One day while cooking with my son I had the Great British Bake Off playing on my laptop. The challenge was for the bakers to make "self-saucing puddings", something like a molten chocolate cake. He was totally enthralled by the idea of little cakes that makes their own sauce and for days went around in a silly British voice saying "Self-saucing puddings!". He cracked me up. So these little cakes are for my oldest. My way of connecting with him and finding something for us to talk about. I'll take whatever I can get. And if it comes with a silly accent, all the better in my opinion.
Lemon Pudding Cake
Makes 6 individual cakes or 1 2-quart cake
For the recipe, click here.
These little cakes are one of my favorite desserts for company. They're so surprising- the light, almost souffle like cake rests atop a silky smooth sauce at the bottom like a layer of pudding or curd. They are bright and tart, a perfect use for the winter citrus and just the right sort of pick me up on grey days. The cakes can be made in ramekins for individual servings or in a single baking dish to serve family style. One tip: don't skip the step where you rub the lemon zest into the sugar. It really is the key to getting as much lemon flavor as possible into the cake.
3/4 cup sugar
1 tbs lemon zest
3 eggs, separated
2 tbs butter, room temperature
1 cup milk
1/3 cup freshly squeezed lemon juice
1/3 cup all purpose flour
Also needed: several cups of hot water and a roasting pan.
Preheat your oven to 350 degrees. Butter 6 6-ounce ramekins or a 2 quart baking dish.
Mix together the sugar and lemon zest in a small bowl. With the tips of your fingers gently rub the zest into the sugar to release all of the oils in the zest. Set aside.
In the bowl of a stand mixer (this can also be done by hand) whisk together the egg yolks and butter until the butter is well blended. Add the sugar mixture to the bowl and continue whisking until the mixture lightens in color and becomes thick. Mix in the milk and lemon juice just until incorporated and then stir in the flour.
In a clean, separate bowl whisk the egg whites until they form stiff peaks. Gently fold the egg whites into the rest of the batter being careful not to deflate the air in the egg whites. Pour the batter into the ramekins or baking dish.

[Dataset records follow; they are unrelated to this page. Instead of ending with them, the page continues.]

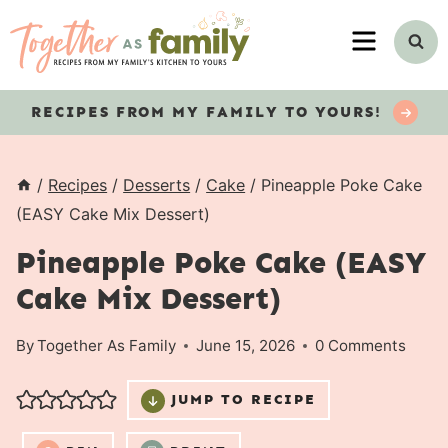
Skip
MENU
to
content
RECIPES
FROM MY FAMILY TO YOURS!
/
Recipes
/
Desserts
/
Cake
/
Pineapple Poke Cake
(EASY Cake Mix Dessert)
Pineapple Poke Cake (EASY
Cake Mix Dessert)
By
Together As Family
June 15, 2026
0 Comments
JUMP TO RECIPE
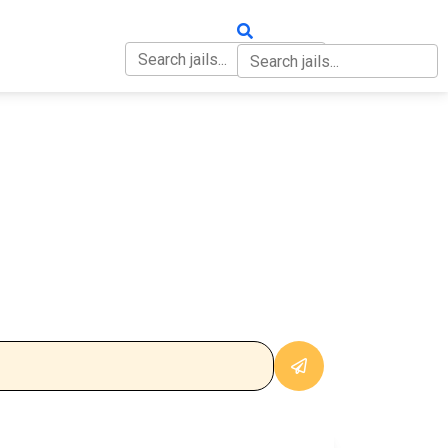
OUT
CONTACT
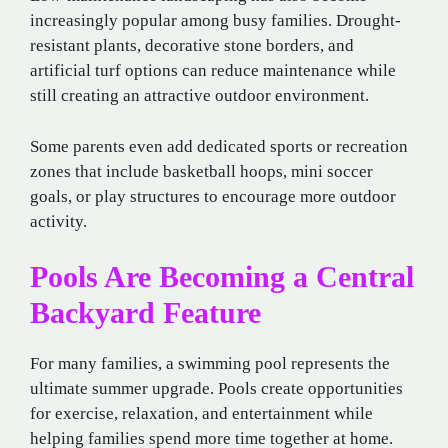
increasingly popular among busy families. Drought-
resistant plants, decorative stone borders, and
artificial turf options can reduce maintenance while
still creating an attractive outdoor environment.
Some parents even add dedicated sports or recreation
zones that include basketball hoops, mini soccer
goals, or play structures to encourage more outdoor
activity.
Pools Are Becoming a Central
Backyard Feature
For many families, a swimming pool represents the
ultimate summer upgrade. Pools create opportunities
for exercise, relaxation, and entertainment while
helping families spend more time together at home.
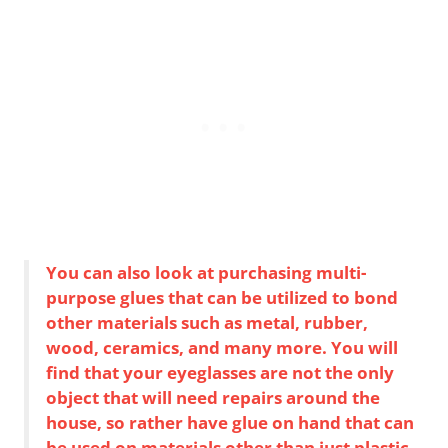
You can also look at purchasing multi-
purpose glues that can be utilized to bond
other materials such as metal, rubber,
wood, ceramics, and many more. You will
find that your eyeglasses are not the only
object that will need repairs around the
house, so rather have glue on hand that can
be used on materials other than just plastic.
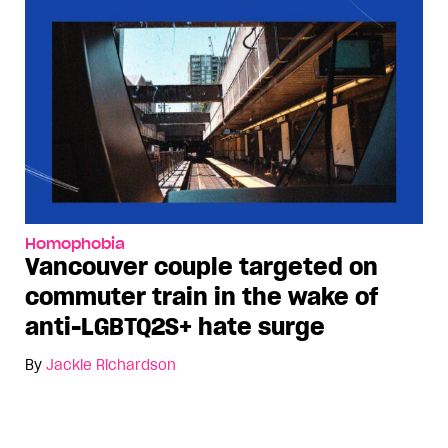
Homophobia
Vancouver couple targeted on
commuter train in the wake of
anti-LGBTQ2S+ hate surge
By
Jackie Richardson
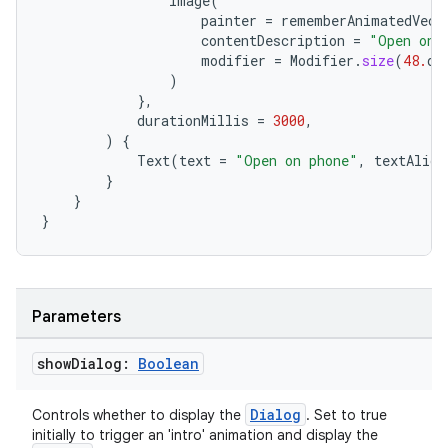
Image
(
painter
=
rememberAnimatedVect
contentDescription
=
"Open on 
modifier
=
Modifier
.
size
(
48.
dp
entication
)
},
ications
durationMillis
=
3000
,
)
{
Text
(
text
=
"Open on phone"
,
textAlign
}
}
ipeline
}
til
Parameters
outs
show
Dialog:
Boolean
Dialog
Controls whether to display the
. Set to true
initially to trigger an 'intro' animation and display the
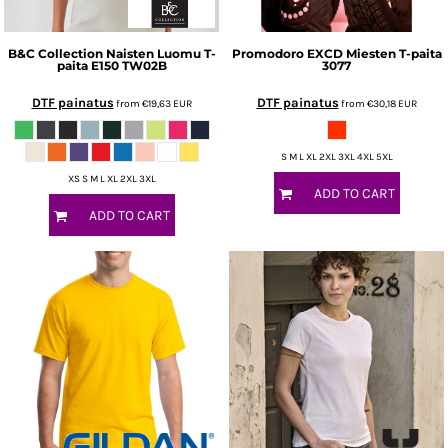
B&C Collection
Naisten Luomu T-
Promodoro
EXCD Miesten T-paita
paita E150
TW02B
3077
DTF painatus
DTF painatus
from
€19,63
EUR
from
€30,18
EUR
S M L XL 2XL 3XL 4XL 5XL
XS S M L XL 2XL 3XL
ADD TO CART
ADD TO CART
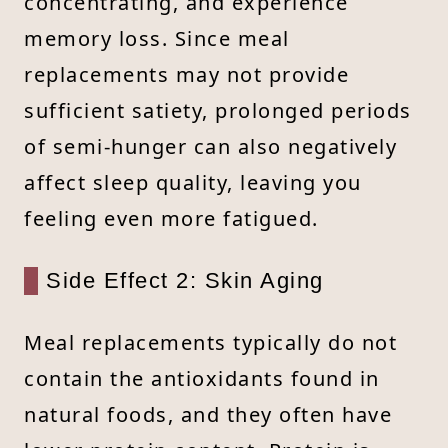
concentrating, and experience
memory loss. Since meal
replacements may not provide
sufficient satiety, prolonged periods
of semi-hunger can also negatively
affect sleep quality, leaving you
feeling even more fatigued.
Side Effect 2: Skin Aging
Meal replacements typically do not
contain the antioxidants found in
natural foods, and they often have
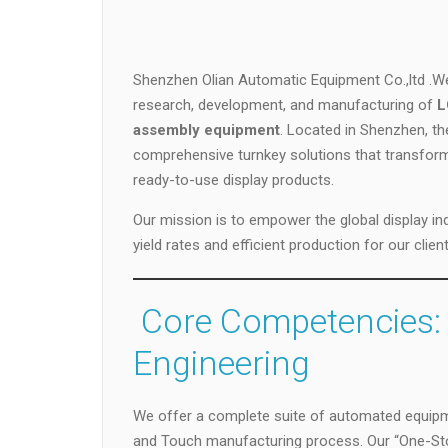
Shenzhen Olian Automatic Equipment Co.,ltd .We 
research, development, and manufacturing of
L
assembly equipment
. Located in Shenzhen, th
comprehensive turnkey solutions that transform r
ready-to-use display products.
Our mission is to empower the global display ind
yield rates and efficient production for our client
️ Core Competencies:
Engineering
We offer a complete suite of automated equipme
and Touch manufacturing process. Our “One-Sto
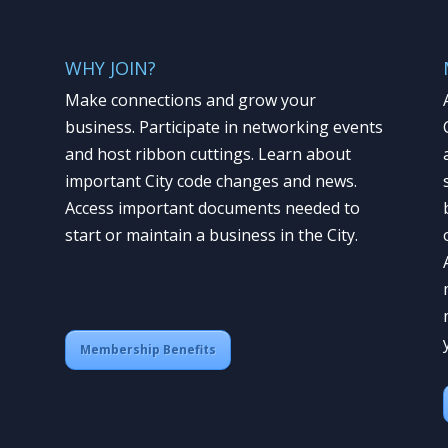
WHY JOIN?
Make connections and grow your
business. Participate in networking events
and host ribbon cuttings. Learn about
important City code changes and news.
Access important documents needed to
start or maintain a business in the City.
Membership Benefits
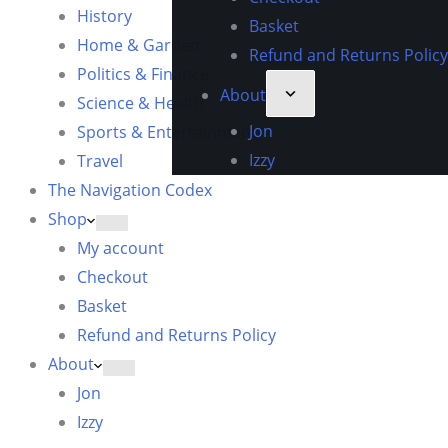
History
Basket
Home & Garden
Refund and Returns Policy
Politics & Finance
About
Science & Health
Jon
Sports & Entertainment
Izzy
Travel
The Navigation Codex
Shop
My account
Checkout
Basket
Refund and Returns Policy
About
Jon
Izzy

Set the ramekins or baking dish into the roasting pan and pour the hot water into the roasting pan until it comes halfway up the sides of your baking dish/ramekins. Carefully so as not to get water in the batter, place the roasting pan in the oven. Bake for 30-35 minutes. The tops will be golden and puffed and feel just firm to the touch. Remove from the oven and cool for 20 minutes on a wire rack. Serve warm.